İşsiz ve parasız köylüler, aylaklar evine (kahvehaneye) dolmuş, içerisi tilki ini gibi, dumandan göz gözü görmüyor. Sanki, Sinan Dayı kara kovandan bir apaz bal alabilmek için tütsü vermiş. İhtiyarlar, odun ateşinden nar gibi kızarmış sobanın etrafını kuşatmışlar, iki beşlik bozuyorlar. Kocaoğlan, elleriyle yetiştirip kıydığı tütünle doldurmuş kalağını (piposunu) tepeleme, bir fırt çekip iki öksürüyor. Camali’nin İsmail, dizine koyduğu tabakasından incecik bir sigara sarmakla meşgul. Anlayacağınız, halk eski günlere geri dönmüş, hazır sigara unutulmuş, yerini tütün almış.
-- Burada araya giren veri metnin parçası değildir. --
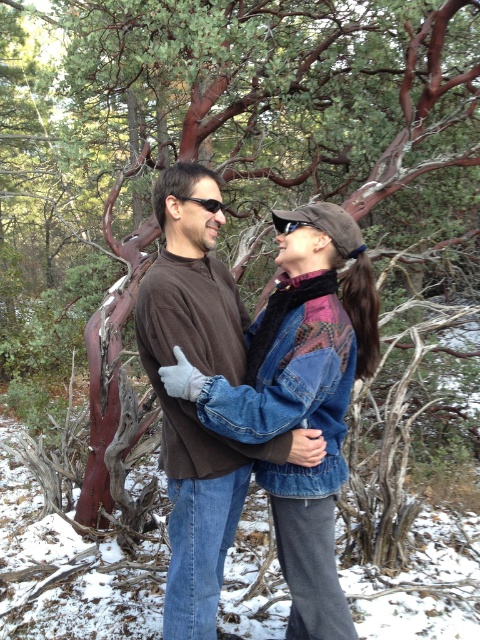
Question: Based on their relative distances, which object is farther from the black plastic sunglasses at upper center?

Choices:
 (A) clear plastic goggles at upper center
 (B) brown sweater at center

Answer: (B)

Question: Does brown sweater at center appear over clear plastic goggles at upper center?

Choices:
 (A) yes
 (B) no

Answer: (B)

Question: Which of the following is the farthest from the observer?

Choices:
 (A) clear plastic goggles at upper center
 (B) black plastic sunglasses at upper center
 (C) brown sweater at center

Answer: (B)

Question: Is brown sweater at center above black plastic sunglasses at upper center?

Choices:
 (A) yes
 (B) no

Answer: (B)

Question: Estimate the real-world distances between objects in this image. Which object is farther from the black plastic sunglasses at upper center?

Choices:
 (A) clear plastic goggles at upper center
 (B) brown sweater at center

Answer: (B)

Question: Is brown sweater at center below clear plastic goggles at upper center?

Choices:
 (A) yes
 (B) no

Answer: (A)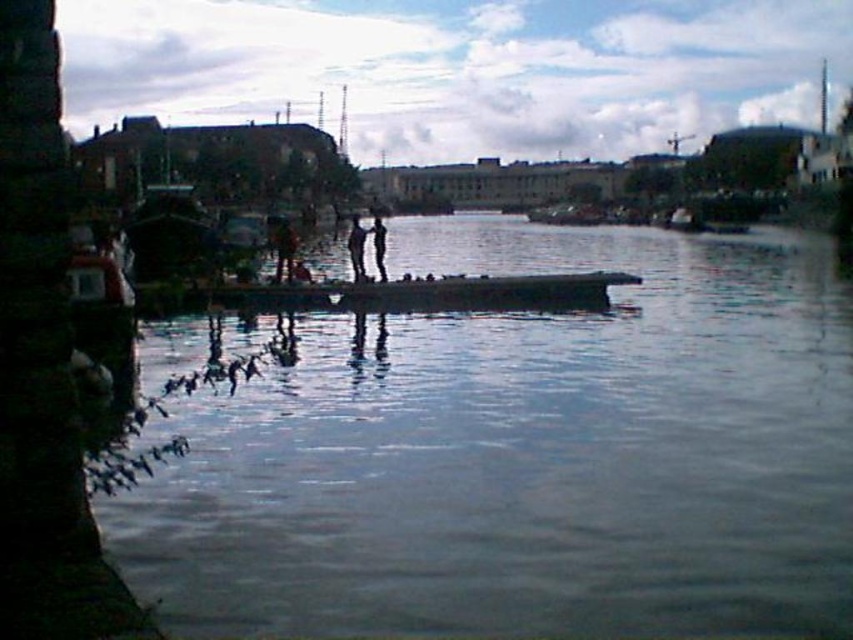
Question: Does smooth concrete dock at center have a larger size compared to black matte person at center?

Choices:
 (A) no
 (B) yes

Answer: (B)

Question: Is smooth concrete dock at center positioned in front of black matte person at center?

Choices:
 (A) yes
 (B) no

Answer: (A)

Question: Which point is farther from the camera taking this photo?

Choices:
 (A) (373, 220)
 (B) (357, 227)

Answer: (B)

Question: Estimate the real-world distances between objects in this image. Which object is closer to the black matte person at center?

Choices:
 (A) smooth black figure at center
 (B) smooth concrete dock at center

Answer: (A)

Question: Is smooth black figure at center thinner than black matte person at center?

Choices:
 (A) no
 (B) yes

Answer: (A)

Question: Among these points, which one is nearest to the camera?

Choices:
 (A) (181, 604)
 (B) (372, 225)
 (C) (363, 259)

Answer: (A)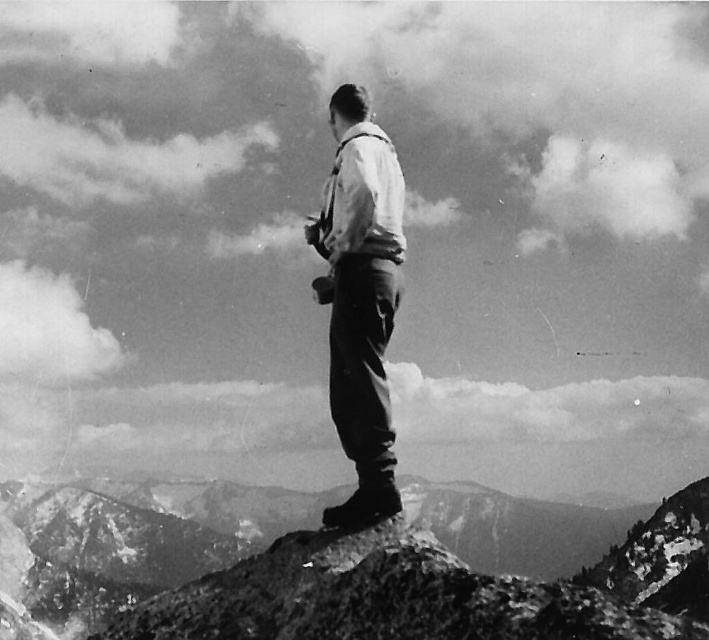
Question: Does rugged stone mountain at center have a larger size compared to matte white shirt at center?

Choices:
 (A) no
 (B) yes

Answer: (B)

Question: Can you confirm if rugged stone mountain at center is bigger than matte white shirt at center?

Choices:
 (A) yes
 (B) no

Answer: (A)

Question: Can you confirm if rugged stone mountain at center is positioned to the left of matte white shirt at center?

Choices:
 (A) yes
 (B) no

Answer: (B)

Question: Which of the following is the closest to the observer?

Choices:
 (A) (16, 532)
 (B) (374, 392)

Answer: (B)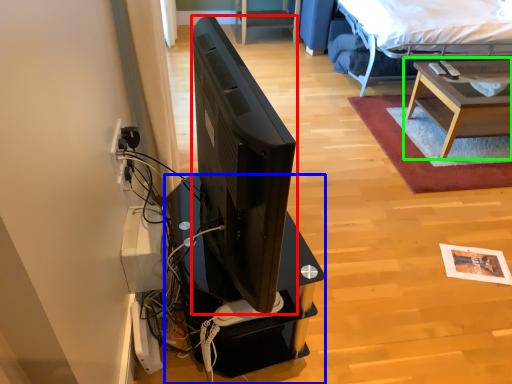
Question: Which is nearer to the television (highlighted by a red box)? desk (highlighted by a blue box) or table (highlighted by a green box).

Choices:
 (A) desk
 (B) table

Answer: (A)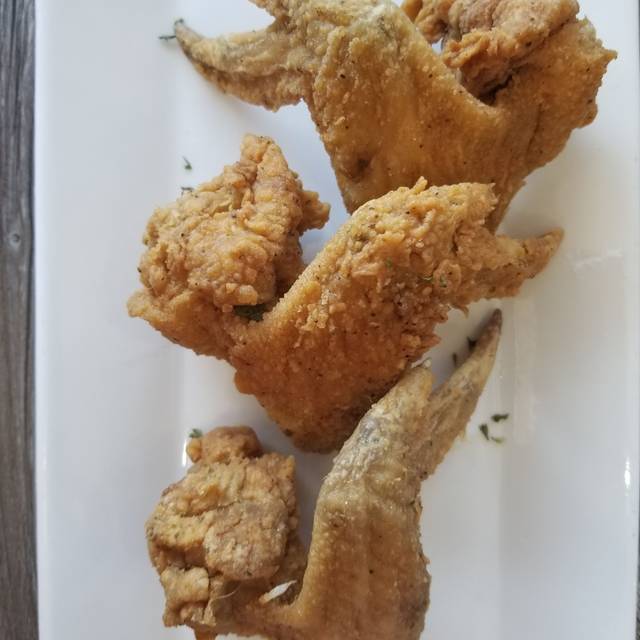
At what (x,y) coordinates should I click in order to perform the action: click on crumb. Please return your answer as a coordinate pair (x, y). This screenshot has width=640, height=640. Looking at the image, I should click on (482, 429), (508, 413), (474, 342), (461, 354), (196, 161).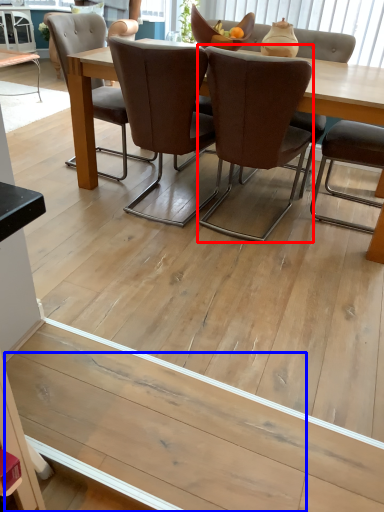
Question: Among these objects, which one is nearest to the camera, chair (highlighted by a red box) or plank (highlighted by a blue box)?

Choices:
 (A) chair
 (B) plank

Answer: (B)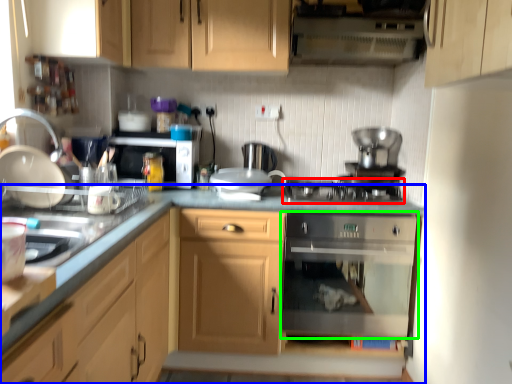
Question: Which object is positioned farthest from gas stove (highlighted by a red box)? Select from cabinetry (highlighted by a blue box) and home appliance (highlighted by a green box).

Choices:
 (A) cabinetry
 (B) home appliance

Answer: (B)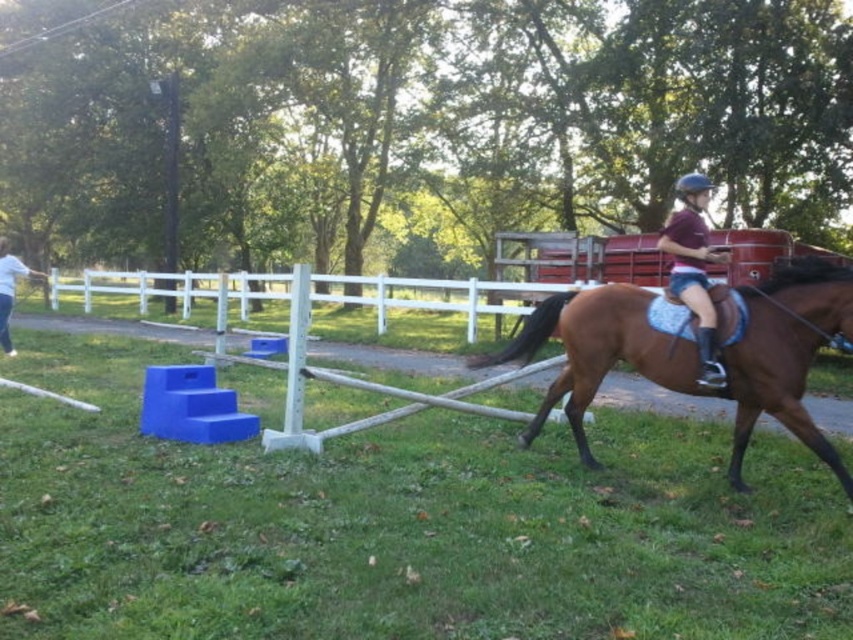
Question: Estimate the real-world distances between objects in this image. Which object is farther from the white cotton shirt at left?

Choices:
 (A) maroon jersey at center
 (B) brown glossy horse at right

Answer: (A)

Question: Among these points, which one is farthest from the camera?

Choices:
 (A) (247, 282)
 (B) (622, 320)

Answer: (A)

Question: Which point is farther to the camera?

Choices:
 (A) maroon jersey at center
 (B) white cotton shirt at left
 (C) brown glossy horse at right
 (D) white vinyl fence at center

Answer: (B)

Question: Is brown glossy horse at right positioned in front of maroon jersey at center?

Choices:
 (A) no
 (B) yes

Answer: (B)

Question: Does white vinyl fence at center have a lesser width compared to maroon jersey at center?

Choices:
 (A) no
 (B) yes

Answer: (A)

Question: Is brown glossy horse at right positioned at the back of white vinyl fence at center?

Choices:
 (A) yes
 (B) no

Answer: (B)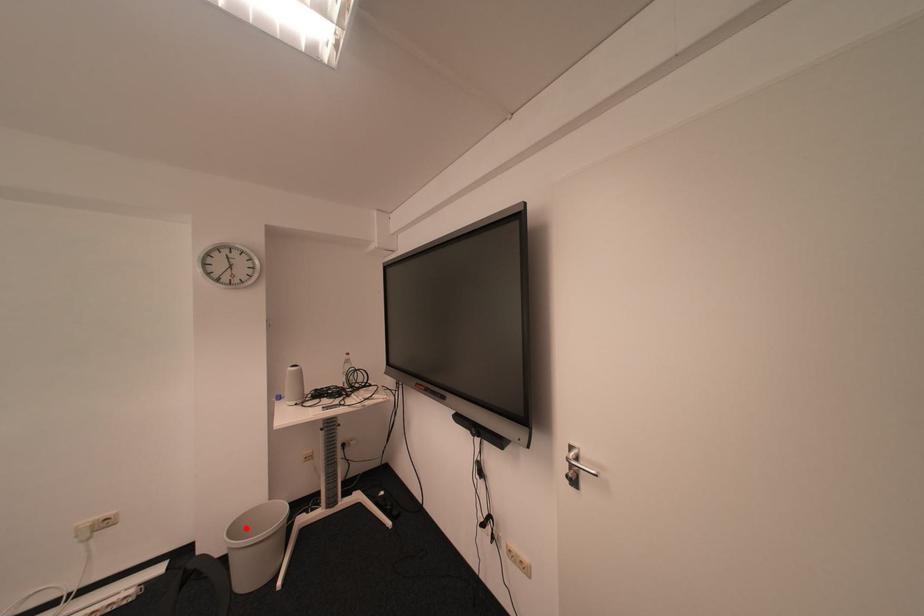
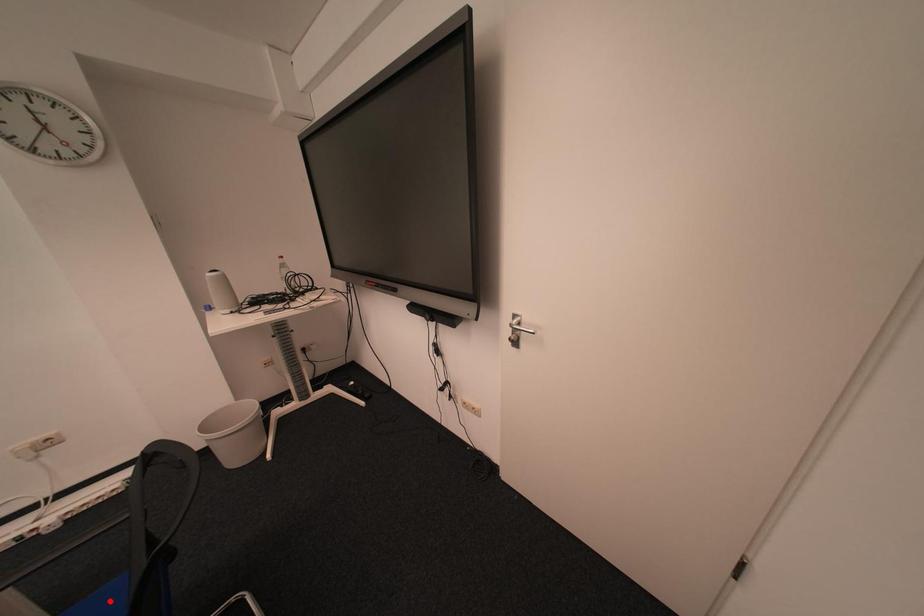
I am providing you with two images of the same scene from different viewpoints. A red point is marked on the first image and another point is marked on the second image. Does the point marked in image1 correspond to the same location as the one in image2?

No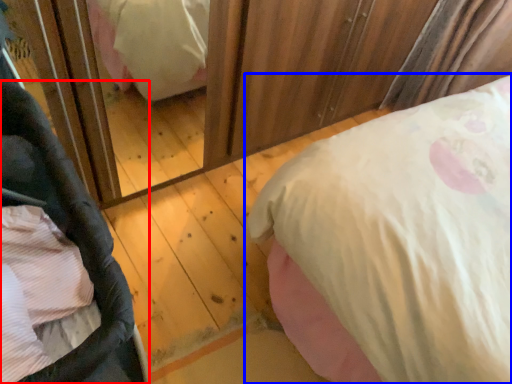
Question: Which of the following is the closest to the observer, baby carriage (highlighted by a red box) or bed (highlighted by a blue box)?

Choices:
 (A) baby carriage
 (B) bed

Answer: (A)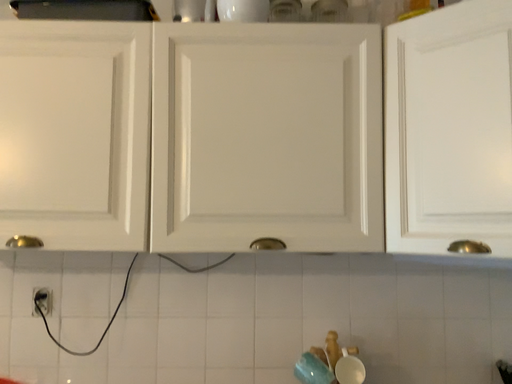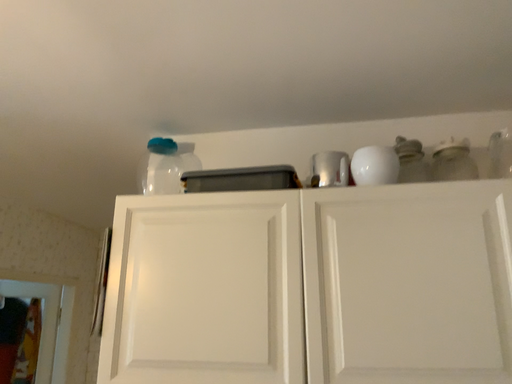
Question: How did the camera likely rotate when shooting the video?

Choices:
 (A) rotated upward
 (B) rotated downward

Answer: (A)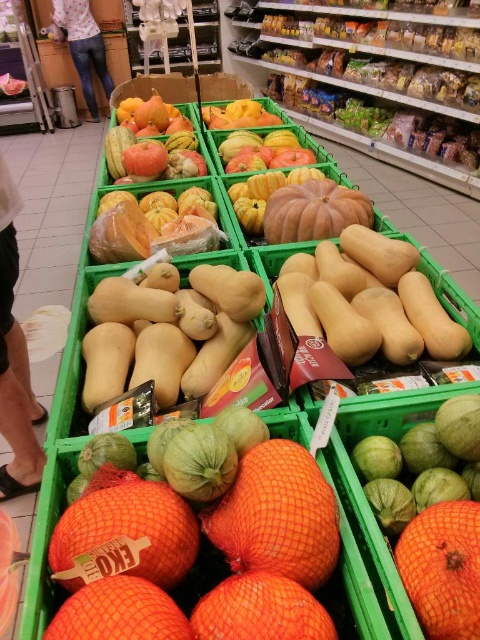
You are a grocery store employee who needs to place a new smooth yellow squash at center and an orange mesh grapefruit at center into a display. The shelf has limited space. Based on their sizes, which one should you place first to ensure both fit properly?

The smooth yellow squash at center is bigger than the orange mesh grapefruit at center, so you should place the smooth yellow squash at center first to ensure both fit properly.

You are a grocery store employee who needs to stack boxes on top of the orange mesh bag at center and the shiny orange melon at center. Which object can you safely place a box on top of without it falling over?

The shiny orange melon at center is taller than the orange mesh bag at center, so placing a box on top of the shiny orange melon at center would be more stable since it has a larger surface area and height to support the weight.

You are a grocery store employee trying to restock the display. You have an orange mesh bag at center and smooth yellow mangoes at center. Which item takes up more horizontal space in the display?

Besim Dayı, diğer bir köşeye sıkışmış, torunu yaşındaki Aşığın Çılı ile kılınç (kağıt oyunu) oynamakta. İkisi de birer dizlerini göğüslerine doğru dikmiş, adeta sandalyelerinin üzerine tünemişler, avının üstüne atlamak için fırsat kollayan kartallar gibi. Etraflarını da şakşakçılar sarmış, durmadan gaz veriyorlar. Yan masada Kelin Kamil, Yılık İzzet, Kirli Mehmet ve Arap Sami, diğer masada Yığmanın kocası Kadı, Azmanın kocası Mustafa, Giritli Hüseyin ve Koreli var. Masalar paylaşılmış, Kahveci Nuri’nin taşocağında harıl harıl çalışıyorlar. İkramiyeleri bir bardak sıcak adaçayı ya da kekik. Eskisi gibi kara çay, kahve, tarçın, somata, salep, limon, portakal, vb. içebilen yok artık.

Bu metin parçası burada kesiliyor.